The first Rotary year closed with a membership of 28 made up of 15 founding members and 13 new ones admitted during the year.
The club soon made its mark by winning the Attendance Trophy at three successive District Conferences in 1933, 1934 and 1935 - the first three in the Club's history!
In 1935 the first Vocational service Committee was formed, organising essay competitions and mock interviews for school leavers. Additionally, members of the Club assisted a local school by organising Work Experience Schemes.
In 1944 the old brewery offices in Market Street were for sale, price £750. The Club's Council obtained an option to buy with the intention of making it our permanent headquartes but this was not approved at a Special General Meeting.
When the Inner Wheel Club of Heckmondwike was formed in 1938 for the ladies of Rotarians, one of the first in the district, their President's badge was given by our Club. In that same year the Rotary Club of Cleckheaton & District, which had been formed in 1932 after our territorial limits had been agreed, suggested an adjustment of the boundaries which would have reduced our area. This was firmly resisted.
One of the earliest records of the work of the International Service Committee refers to support given to an Anglo-Egyptian refugee in 1957, arising from the Suez Crisis. A council house was made available, being decorated and furnished by the efforts of Rotarians, Inner Wheel and the Chamber of Trade, and employment found for the head of the family.
Minutes of the early Council meetings show that the attendance rule caused great difficulty for some members, with some having to leave the Club for that reason.
In 1956 two seats were placed in Green Park to mark the Club's 25th anniversary, and the first moves were made to tidy up a derelict plot of land at the top of Beck Lane which had been the site of a wartime emergency water tank. This came to fruition in 1959 when a garden, named The Dempster H. Lister Memorial Garden after the founding President, was handed over to Heckmondwike U.D.C. In 2008 the garden was improved with major renovation work by Kirklees Council.
The Dempster H. Lister Memorial Garden shortly after completion in 1959
Weekly meetings commenced initially at the Queen Hotel. In 1940 the Club had to move to the Oddfellows Institute, lunching on a sandwich and a cup of tea, returning to the Queen Hotel after the war in 1945. In 1973 due to the floor of the upstairs room used at the Queen Hotel becoming unsafe, the venue changed to the Charnwood Restaurant which later (ironically) relocated to the former Oddfellows Institute. The current headquarters is Healds Hall Hotel where we meet each Thursday. In 2017 it was decided that in order to help some members to attend, meetings on the 1st and 3rd Thursdays of each month would be held in the evening, with the others remaining at lunchtime.
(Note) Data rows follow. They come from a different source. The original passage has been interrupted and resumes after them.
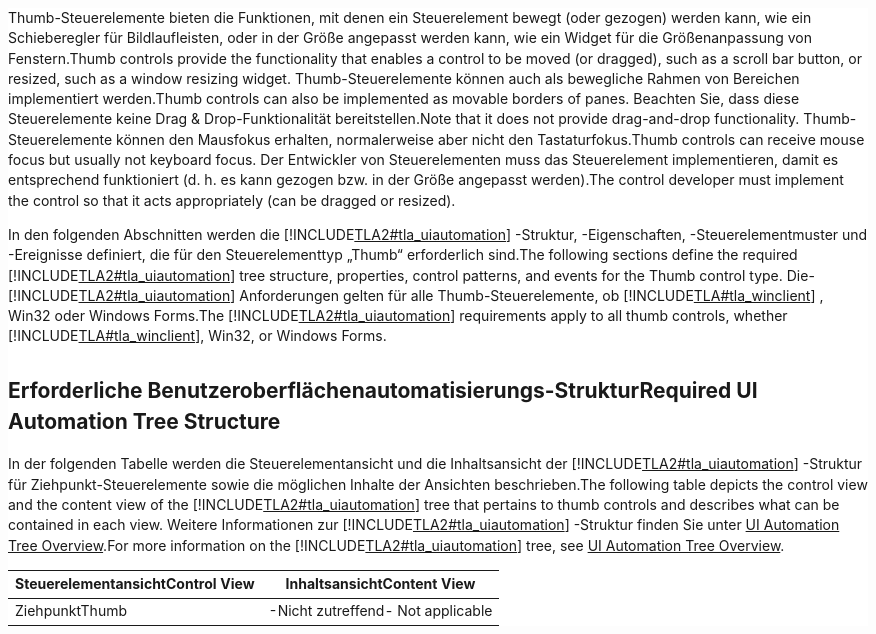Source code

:  <span data-ttu-id="a5328-110">Thumb-Steuerelemente bieten die Funktionen, mit denen ein Steuerelement bewegt (oder gezogen) werden kann, wie ein Schieberegler für Bildlaufleisten, oder in der Größe angepasst werden kann, wie ein Widget für die Größenanpassung von Fenstern.</span><span class="sxs-lookup"><span data-stu-id="a5328-110">Thumb controls provide the functionality that enables a control to be moved (or dragged), such as a scroll bar button, or resized, such as a window resizing widget.</span></span> <span data-ttu-id="a5328-111">Thumb-Steuerelemente können auch als bewegliche Rahmen von Bereichen implementiert werden.</span><span class="sxs-lookup"><span data-stu-id="a5328-111">Thumb controls can also be implemented as movable borders of panes.</span></span> <span data-ttu-id="a5328-112">Beachten Sie, dass diese Steuerelemente keine Drag & Drop-Funktionalität bereitstellen.</span><span class="sxs-lookup"><span data-stu-id="a5328-112">Note that it does not provide drag-and-drop functionality.</span></span> <span data-ttu-id="a5328-113">Thumb-Steuerelemente können den Mausfokus erhalten, normalerweise aber nicht den Tastaturfokus.</span><span class="sxs-lookup"><span data-stu-id="a5328-113">Thumb controls can receive mouse focus but usually not keyboard focus.</span></span> <span data-ttu-id="a5328-114">Der Entwickler von Steuerelementen muss das Steuerelement implementieren, damit es entsprechend funktioniert (d. h. es kann gezogen bzw. in der Größe angepasst werden).</span><span class="sxs-lookup"><span data-stu-id="a5328-114">The control developer must implement the control so that it acts appropriately (can be dragged or resized).</span></span>  
  
 <span data-ttu-id="a5328-115">In den folgenden Abschnitten werden die [!INCLUDE[TLA2#tla_uiautomation](../../../includes/tla2sharptla-uiautomation-md.md)] -Struktur, -Eigenschaften, -Steuerelementmuster und -Ereignisse definiert, die für den Steuerelementtyp „Thumb“ erforderlich sind.</span><span class="sxs-lookup"><span data-stu-id="a5328-115">The following sections define the required [!INCLUDE[TLA2#tla_uiautomation](../../../includes/tla2sharptla-uiautomation-md.md)] tree structure, properties, control patterns, and events for the Thumb control type.</span></span> <span data-ttu-id="a5328-116">Die- [!INCLUDE[TLA2#tla_uiautomation](../../../includes/tla2sharptla-uiautomation-md.md)] Anforderungen gelten für alle Thumb-Steuerelemente, ob [!INCLUDE[TLA#tla_winclient](../../../includes/tlasharptla-winclient-md.md)] , Win32 oder Windows Forms.</span><span class="sxs-lookup"><span data-stu-id="a5328-116">The [!INCLUDE[TLA2#tla_uiautomation](../../../includes/tla2sharptla-uiautomation-md.md)] requirements apply to all thumb controls, whether [!INCLUDE[TLA#tla_winclient](../../../includes/tlasharptla-winclient-md.md)], Win32, or Windows Forms.</span></span>  
  
<a name="Required_UI_Automation_Tree_Structure"></a>
## <a name="required-ui-automation-tree-structure"></a><span data-ttu-id="a5328-117">Erforderliche Benutzeroberflächenautomatisierungs-Struktur</span><span class="sxs-lookup"><span data-stu-id="a5328-117">Required UI Automation Tree Structure</span></span>  
 <span data-ttu-id="a5328-118">In der folgenden Tabelle werden die Steuerelementansicht und die Inhaltsansicht der [!INCLUDE[TLA2#tla_uiautomation](../../../includes/tla2sharptla-uiautomation-md.md)] -Struktur für Ziehpunkt-Steuerelemente sowie die möglichen Inhalte der Ansichten beschrieben.</span><span class="sxs-lookup"><span data-stu-id="a5328-118">The following table depicts the control view and the content view of the [!INCLUDE[TLA2#tla_uiautomation](../../../includes/tla2sharptla-uiautomation-md.md)] tree that pertains to thumb controls and describes what can be contained in each view.</span></span> <span data-ttu-id="a5328-119">Weitere Informationen zur [!INCLUDE[TLA2#tla_uiautomation](../../../includes/tla2sharptla-uiautomation-md.md)] -Struktur finden Sie unter [UI Automation Tree Overview](ui-automation-tree-overview.md).</span><span class="sxs-lookup"><span data-stu-id="a5328-119">For more information on the [!INCLUDE[TLA2#tla_uiautomation](../../../includes/tla2sharptla-uiautomation-md.md)] tree, see [UI Automation Tree Overview](ui-automation-tree-overview.md).</span></span>  
  
|<span data-ttu-id="a5328-120">Steuerelementansicht</span><span class="sxs-lookup"><span data-stu-id="a5328-120">Control View</span></span>|<span data-ttu-id="a5328-121">Inhaltsansicht</span><span class="sxs-lookup"><span data-stu-id="a5328-121">Content View</span></span>|  
|------------------|------------------|  
|<span data-ttu-id="a5328-122">Ziehpunkt</span><span class="sxs-lookup"><span data-stu-id="a5328-122">Thumb</span></span>|<span data-ttu-id="a5328-123">-Nicht zutreffend</span><span class="sxs-lookup"><span data-stu-id="a5328-123">-   Not applicable</span></span>|  
  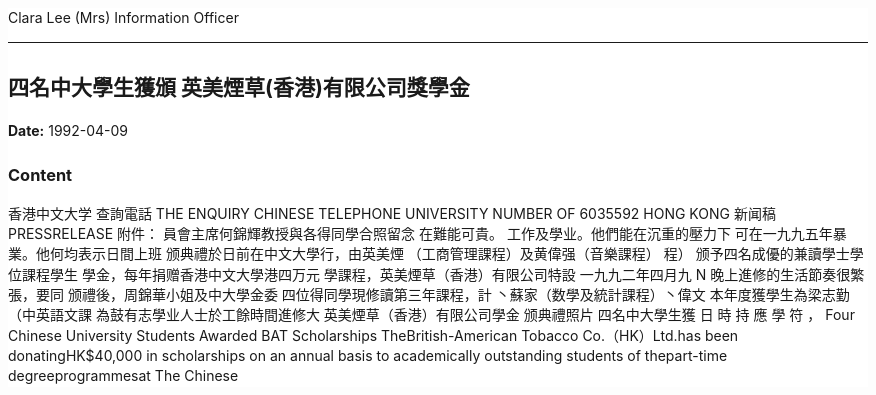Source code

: Clara Lee (Mrs)
Information Officer

---

## 四名中大學生獲頒 英美煙草(香港)有限公司獎學金

**Date:** 1992-04-09

### Content

香港中文大学
查詢電話
THE
ENQUIRY
CHINESE
TELEPHONE
UNIVERSITY
NUMBER
OF
6035592
HONG
KONG
新闻稿PRESSRELEASE
附件：
員會主席何錦輝教授與各得同學合照留念
在難能可貴。
工作及學业。他們能在沉重的壓力下
可在一九九五年暴業。他何均表示日間上班
颁典禮於日前在中文大學行，由英美煙
（工商管理課程）及黄偉强（音樂課程）
程）
颁予四名成優的兼讀學士學位課程學生
學金，每年捐赠香港中文大學港四万元
學課程，英美煙草（香港）有限公司特設
一九九二年四月九
N
晚上進修的生活節奏很繁張，要同
颁禮後，周錦華小姐及中大學金委
四位得同學現修讀第三年課程，計
丶蘇家（数學及統計課程）丶偉文
本年度獲學生為梁志勤（中英語文課
為鼓有志學业人士於工餘時間進修大
英美煙草（香港）有限公司學金
颁典禮照片
四名中大學生獲
日
時
持
應
學
符
，
Four Chinese University Students Awarded BAT Scholarships
TheBritish-American
Tobacco
Co.（HK）Ltd.has been donatingHK$40,000
in scholarships on an annual
basis
to
academically
outstanding
students of thepart-time
degreeprogrammesat The Chinese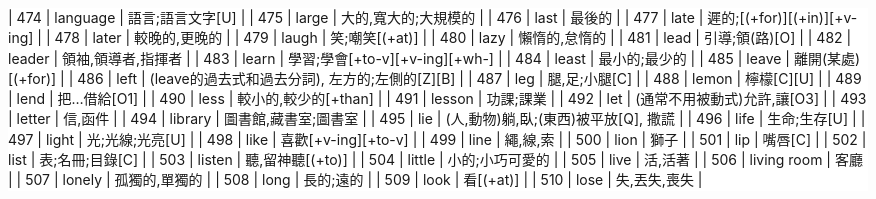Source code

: | 474  | language           | 語言;語言文字\[U]                                                         |
| 475  | large              | 大的,寬大的;大規模的                                                         |
| 476  | last               | 最後的                                                                 |
| 477  | late               | 遲的;\[(+for)]\[(+in)]\[+v-ing]                                       |
| 478  | later              | 較晚的,更晚的                                                             |
| 479  | laugh              | 笑;嘲笑\[(+at)]                                                        |
| 480  | lazy               | 懶惰的,怠惰的                                                             |
| 481  | lead               | 引導;領(路)\[O]                                                         |
| 482  | leader             | 領袖,領導者,指揮者                                                          |
| 483  | learn              | 學習;學會\[+to-v]\[+v-ing]\[+wh-]                                       |
| 484  | least              | 最小的;最少的                                                             |
| 485  | leave              | 離開(某處)\[(+for)]                                                     |
| 486  | left               | (leave的過去式和過去分詞), 左方的;左側的\[Z]\[B]                                   |
| 487  | leg                | 腿,足;小腿\[C]                                                          |
| 488  | lemon              | 檸檬\[C]\[U]                                                          |
| 489  | lend               | 把…借給\[O1]                                                           |
| 490  | less               | 較小的,較少的\[+than]                                                     |
| 491  | lesson             | 功課;課業                                                               |
| 492  | let                | (通常不用被動式)允許,讓\[O3]                                                  |
| 493  | letter             | 信,函件                                                                |
| 494  | library            | 圖書館,藏書室;圖書室                                                         |
| 495  | lie                | (人,動物)躺,臥;(東西)被平放\[Q], 撒謊                                           |
| 496  | life               | 生命;生存\[U]                                                           |
| 497  | light              | 光;光線;光亮\[U]                                                         |
| 498  | like               | 喜歡\[+v-ing]\[+to-v]                                                 |
| 499  | line               | 繩,線,索                                                               |
| 500  | lion               | 獅子                                                                  |
| 501  | lip                | 嘴唇\[C]                                                              |
| 502  | list               | 表;名冊;目錄\[C]                                                         |
| 503  | listen             | 聽,留神聽\[(+to)]                                                       |
| 504  | little             | 小的;小巧可愛的                                                            |
| 505  | live               | 活,活著                                                                |
| 506  | living room        | 客廳                                                                  |
| 507  | lonely             | 孤獨的,單獨的                                                             |
| 508  | long               | 長的;遠的                                                               |
| 509  | look               | 看\[(+at)]                                                           |
| 510  | lose               | 失,丟失,喪失                                                             |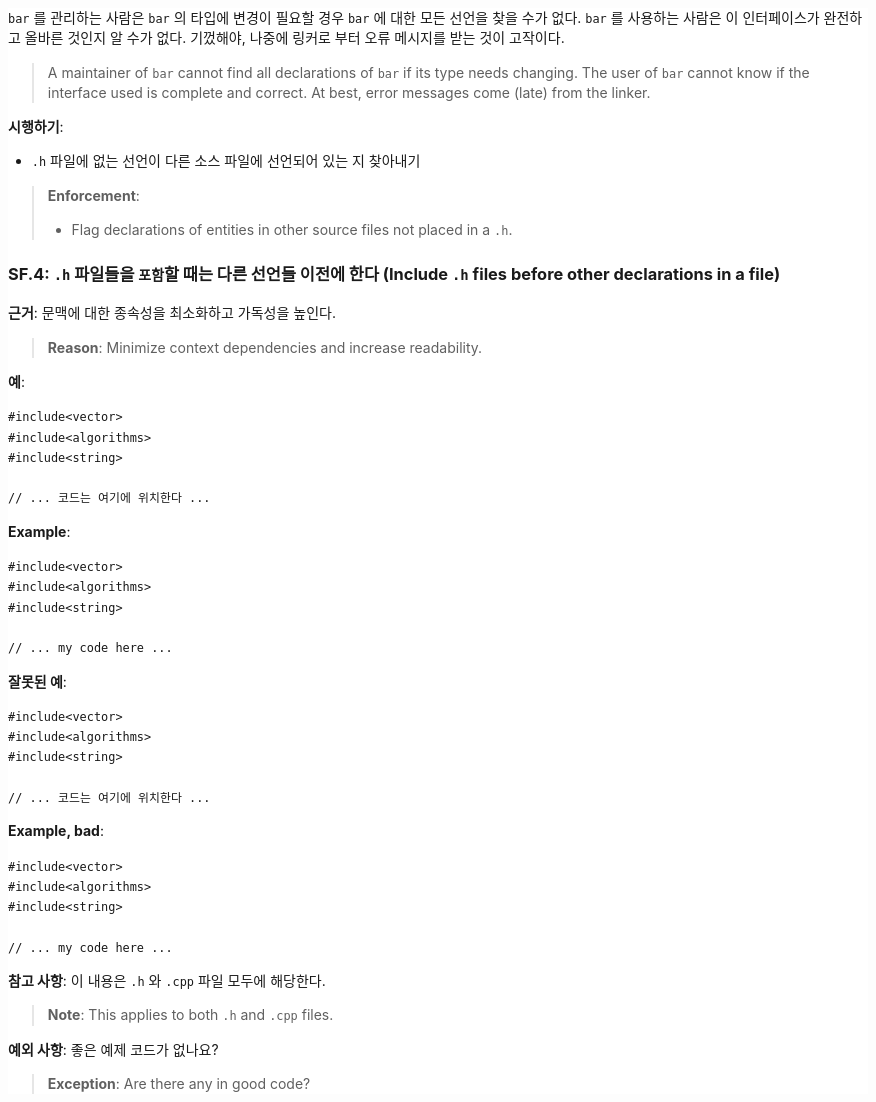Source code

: `bar` 를 관리하는 사람은 `bar` 의 타입에 변경이 필요할 경우 `bar` 에 대한 모든 선언을 찾을 수가 없다.
`bar` 를 사용하는 사람은 이 인터페이스가 완전하고 올바른 것인지 알 수가 없다. 기껐해야, 나중에 링커로 부터 오류 메시지를 받는 것이 고작이다.
>A maintainer of `bar` cannot find all declarations of `bar` if its type needs changing.
>The user of `bar` cannot know if the interface used is complete and correct. At best, error messages come (late) from the linker.

**시행하기**:

* `.h` 파일에 없는 선언이 다른 소스 파일에 선언되어 있는 지 찾아내기
>**Enforcement**:
>
>* Flag declarations of entities in other source files not placed in a `.h`.


<a name="Rs-include-order"></a>
### SF.4: `.h` 파일들을 `포함`할 때는 다른 선언들 이전에 한다 (Include `.h` files before other declarations in a file)

**근거**: 문맥에 대한 종속성을 최소화하고 가독성을 높인다.
>**Reason**: Minimize context dependencies and increase readability.

**예**:

	#include<vector>
	#include<algorithms>
	#include<string>

	// ... 코드는 여기에 위치한다 ...

**Example**:

	#include<vector>
	#include<algorithms>
	#include<string>

	// ... my code here ...

**잘못된 예**:

	#include<vector>
	#include<algorithms>
	#include<string>

	// ... 코드는 여기에 위치한다 ...

**Example, bad**:

	#include<vector>
	#include<algorithms>
	#include<string>

	// ... my code here ...

**참고 사항**: 이 내용은 `.h` 와 `.cpp` 파일 모두에 해당한다.
>**Note**: This applies to both `.h` and `.cpp` files.

**예외 사항**: 좋은 예제 코드가 없나요?
>**Exception**: Are there any in good code?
* Dempster Lister did a lot of community work in Heckmondwike. In his time he was a member of the Spen Vale Masonic Lodge, a special constable, founded the Heckmondwike Players amateur dramatic society, was the chairman of Heckmondwike Urban District Council for many years, was a Justice of the Peace, organised charabanc trips to the coast for under-priviledged children and ran a successful bakery business. How did he find the time!